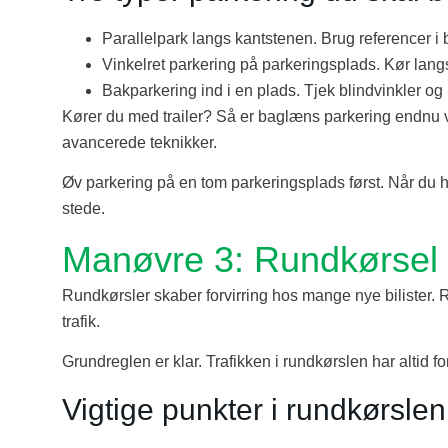
Parallelpark langs kantstenen. Brug referencer i 
Vinkelret parkering på parkeringsplads. Kør lang
Bakparkering ind i en plads. Tjek blindvinkler og 
Kører du med trailer? Så er baglæns parkering endnu v
avancerede teknikker.
Øv parkering på en tom parkeringsplads først. Når du har
stede.
Manøvre 3: Rundkørsel
Rundkørsler skaber forvirring hos mange nye bilister. 
trafik.
Grundreglen er klar. Trafikken i rundkørslen har altid for
Vigtige punkter i rundkørslen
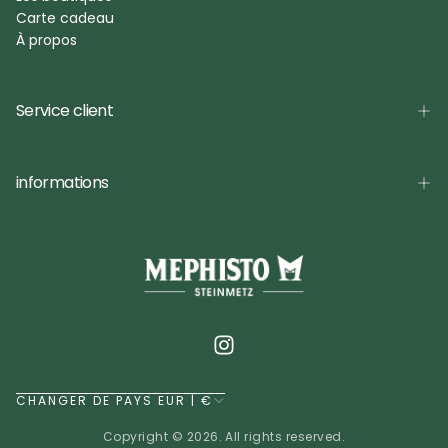
Carte cadeau
À propos
Service client
informations
CHANGER DE PAYS EUR | €
Copyright © 2026. All rights reserved.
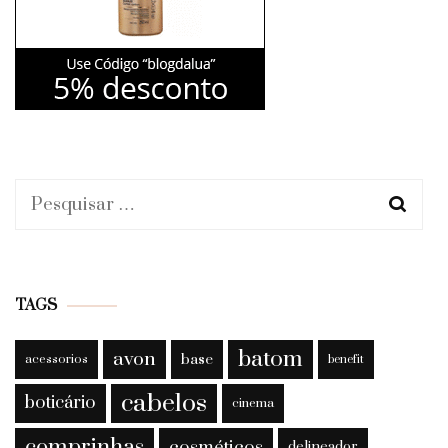
Pesquisar
por:
TAGS
batom
avon
base
acessorios
benefit
cabelos
boticário
cinema
comprinhas
cosméticos
delineador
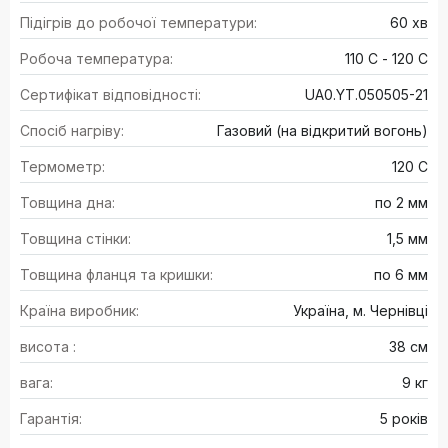
Підігрів до робочої температури:
60 хв
Робоча температура:
110 С - 120 С
Сертифікат відповідності:
UA0.YT.050505-21
Спосіб нагріву:
Газовий (на відкритий вогонь)
Термометр:
120 С
Товщина дна:
по 2 мм
Товщина стінки:
1,5 мм
Товщина фланця та кришки:
по 6 мм
Країна виробник:
Україна, м. Чернівці
висота :
38 см
вага:
9 кг
Гарантія:
5 років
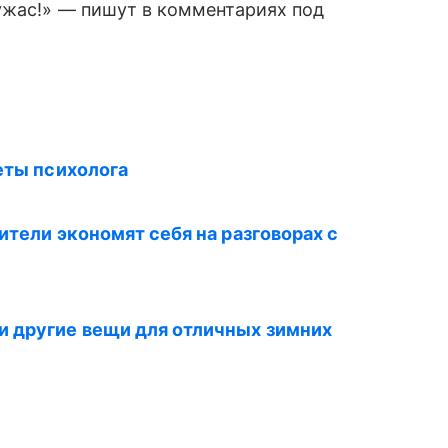
 ужас!» — пишут в комментариях под
еты психолога
ители экономят себя на разговорах с
 другие вещи для отличных зимних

----------

__TO DO__: Return the lines containing "rundkørslen", taking each one from the listing.

__WRITTEN SOLUTION__:
Grundreglen er klar. Trafikken i rundkørslen har altid for
Vigtige punkter i rundkørslen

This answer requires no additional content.